* Task to carry out
From the line containing "The above learning" through the last line of the records, print every line exactly and nothing more.

* Given entries
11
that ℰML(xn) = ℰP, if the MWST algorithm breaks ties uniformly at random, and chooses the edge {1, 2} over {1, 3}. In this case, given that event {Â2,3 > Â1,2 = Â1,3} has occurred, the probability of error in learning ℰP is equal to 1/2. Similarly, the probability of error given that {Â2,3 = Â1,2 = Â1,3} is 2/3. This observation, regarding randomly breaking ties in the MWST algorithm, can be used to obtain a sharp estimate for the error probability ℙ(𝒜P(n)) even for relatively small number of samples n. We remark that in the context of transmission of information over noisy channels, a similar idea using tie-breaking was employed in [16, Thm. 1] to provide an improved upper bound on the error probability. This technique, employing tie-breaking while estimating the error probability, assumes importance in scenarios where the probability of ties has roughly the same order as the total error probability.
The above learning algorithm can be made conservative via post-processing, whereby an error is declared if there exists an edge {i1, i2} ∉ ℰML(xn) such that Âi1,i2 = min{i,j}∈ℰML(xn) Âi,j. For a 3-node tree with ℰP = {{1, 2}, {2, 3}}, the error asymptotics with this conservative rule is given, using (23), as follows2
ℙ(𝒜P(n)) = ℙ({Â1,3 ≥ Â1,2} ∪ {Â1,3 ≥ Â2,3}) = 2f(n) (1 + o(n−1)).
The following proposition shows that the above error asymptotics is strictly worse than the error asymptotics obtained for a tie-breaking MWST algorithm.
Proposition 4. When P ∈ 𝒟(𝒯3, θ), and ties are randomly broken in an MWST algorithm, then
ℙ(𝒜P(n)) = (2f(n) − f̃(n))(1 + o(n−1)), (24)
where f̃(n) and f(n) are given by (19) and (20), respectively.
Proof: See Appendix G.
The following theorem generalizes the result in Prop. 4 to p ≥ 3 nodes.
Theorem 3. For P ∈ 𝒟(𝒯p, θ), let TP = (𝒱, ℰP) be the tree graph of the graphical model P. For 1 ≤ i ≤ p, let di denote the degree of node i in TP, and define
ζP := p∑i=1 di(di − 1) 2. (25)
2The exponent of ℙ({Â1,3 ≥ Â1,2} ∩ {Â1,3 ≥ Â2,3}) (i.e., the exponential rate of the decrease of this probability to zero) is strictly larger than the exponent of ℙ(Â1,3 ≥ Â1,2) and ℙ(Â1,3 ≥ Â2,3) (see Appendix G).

* Solution for this task
The above learning algorithm can be made conservative via post-processing, whereby an error is declared if there exists an edge {i1, i2} ∉ ℰML(xn) such that Âi1,i2 = min{i,j}∈ℰML(xn) Âi,j. For a 3-node tree with ℰP = {{1, 2}, {2, 3}}, the error asymptotics with this conservative rule is given, using (23), as follows2
ℙ(𝒜P(n)) = ℙ({Â1,3 ≥ Â1,2} ∪ {Â1,3 ≥ Â2,3}) = 2f(n) (1 + o(n−1)).
The following proposition shows that the above error asymptotics is strictly worse than the error asymptotics obtained for a tie-breaking MWST algorithm.
Proposition 4. When P ∈ 𝒟(𝒯3, θ), and ties are randomly broken in an MWST algorithm, then
ℙ(𝒜P(n)) = (2f(n) − f̃(n))(1 + o(n−1)), (24)
where f̃(n) and f(n) are given by (19) and (20), respectively.
Proof: See Appendix G.
The following theorem generalizes the result in Prop. 4 to p ≥ 3 nodes.
Theorem 3. For P ∈ 𝒟(𝒯p, θ), let TP = (𝒱, ℰP) be the tree graph of the graphical model P. For 1 ≤ i ≤ p, let di denote the degree of node i in TP, and define
ζP := p∑i=1 di(di − 1) 2. (25)
2The exponent of ℙ({Â1,3 ≥ Â1,2} ∩ {Â1,3 ≥ Â2,3}) (i.e., the exponential rate of the decrease of this probability to zero) is strictly larger than the exponent of ℙ(Â1,3 ≥ Â1,2) and ℙ(Â1,3 ≥ Â2,3) (see Appendix G).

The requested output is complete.